First results of a pilot population-based faecal occult blood colorectal cancer screening program.


Communication affichée à la Digestive Disease Week. Chicago 15/05/2005.
Gastroenterology 2005;128:A161.


Despite strong evidence that screening reduces both colorectal cancer (CRC) mortality and incidence, CRC screening remain underutilized.


to report the first results of a population-based pilot faecal occult blood (FOBT) CRC screening program.


this program took place in the French area of Haut-Rhin (710 000 inhabitants). All 627 general practitioners (GP) were invited to attend paid educational meetings on CRC screening. The screening test used for average risk persons was a biennial non rehydrated FOBT (Hemoccult II) without dietary restriction. Residents aged 50-74 years were invited twice by mail to visit their GP for a CRC screening. The recall letter included a reply coupon which could be used to specify reasons for non participation. FOBT were provided free of charge by the GPs.


after 14 months, 608 GPs (97%) followed a CRC screening training, 78 % of them attended dedicated meetings. 180 566 persons (98.6%) received the first invitation letter and 80 447 (44%) the recall letter. 13467 (7.4%) persons were excluded for medical reasons (high risk of CRC, concurrent severe disease). 618 (98.6 %) GPs provided tests, 83 % of them being completed. Each GP had a mean number of 84 persons having completed a FOBT (extremes 1 - 385). 50749 persons (27.7%) completed a FOBT. Participation was higher in women (29.4%) than in men (25.9%)(p<0.001) and ranged from 16.5% to 42.3% according to districts. The impact of the first letter lasted a mean of 6 months and led to 69% of the global participation, that of the recall letter lasted 3 months and led to 20% of the overall participation and 53% of all exclusions. FOBT positivity rate was 3.9%. It was higher in men (4.5%) than in women (3.3%)(p<0.001). The positive predictive value calculated on the 925 first colonoscopic procedures was 9.9% for CRC (6.5% in women, 12.9% in men), 20.1% for advanced adenomas (15.2% in women, 24.4% in men) and 12.1% for non advanced adenomas. 25% of CRC were in situ. One perforation was recorded.

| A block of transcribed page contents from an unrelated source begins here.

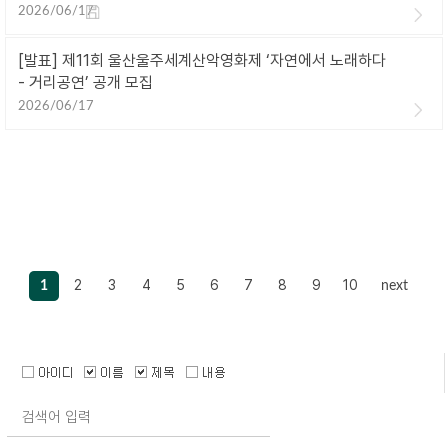
2026/06/17
[발표] 제11회 울산울주세계산악영화제 ‘자연에서 노래하다
- 거리공연’ 공개 모집
2026/06/17
2
3
4
5
6
7
8
9
10
1
next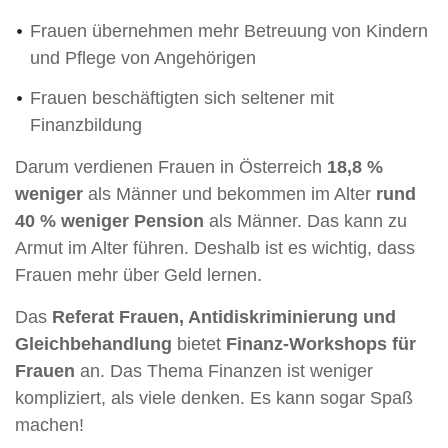
Frauen übernehmen mehr Betreuung von Kindern
und Pflege von Angehörigen
Frauen beschäftigten sich seltener mit
Finanzbildung
Darum verdienen Frauen in Österreich
18,8 %
weniger
als Männer und bekommen im Alter
rund
40 % weniger Pension
als Männer. Das kann zu
Armut im Alter führen. Deshalb ist es wichtig, dass
Frauen mehr über Geld lernen.
Das
Referat Frauen, Antidiskriminierung und
Gleichbehandlung
bietet
Finanz-Workshops für
Frauen
an. Das Thema Finanzen ist weniger
kompliziert, als viele denken. Es kann sogar Spaß
machen!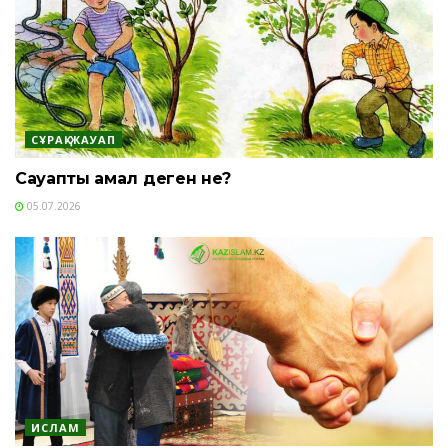
СҰРАҚ-ЖАУАП
Сауапты амал деген не?
05.07.2026
ИСЛАМ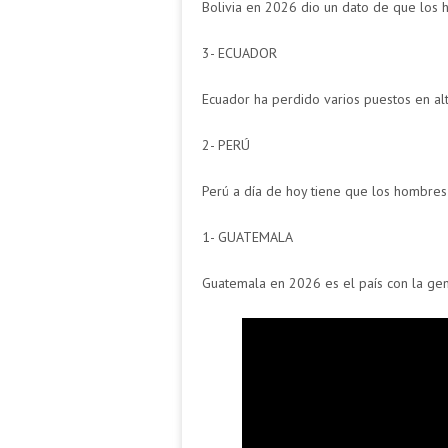
Bolivia en 2026 dio un dato de que los 
3- ECUADOR
Ecuador ha perdido varios puestos en alt
2- PERÚ
Perú a día de hoy tiene que los hombres
1- GUATEMALA
Guatemala en 2026 es el país con la gen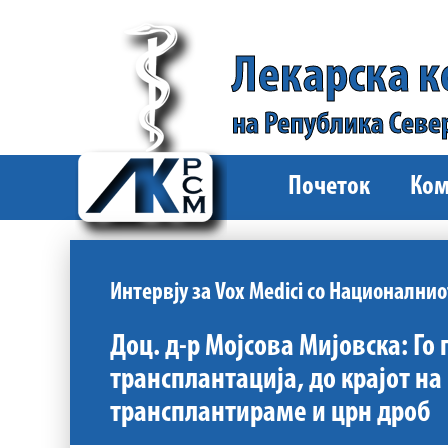
Лекарска 
на Република Севе
Почеток
Ком
Интервју за Vox Medici со Национални
Доц. д-р Мојсова Мијовска: Го
трансплантација, до крајот на
трансплантираме и црн дроб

GP's awareness of CRC screening can be increased to a high level. CRC screening rates can be enhanced through a population-based screening program when GPs are motivated and involved. Efforts should be directed at men in the 2nd half of our program, since their participation is lower than women despite a higher CRC risk. Our first results indicate that a participation rate of 60 % should be launched at the end of the program.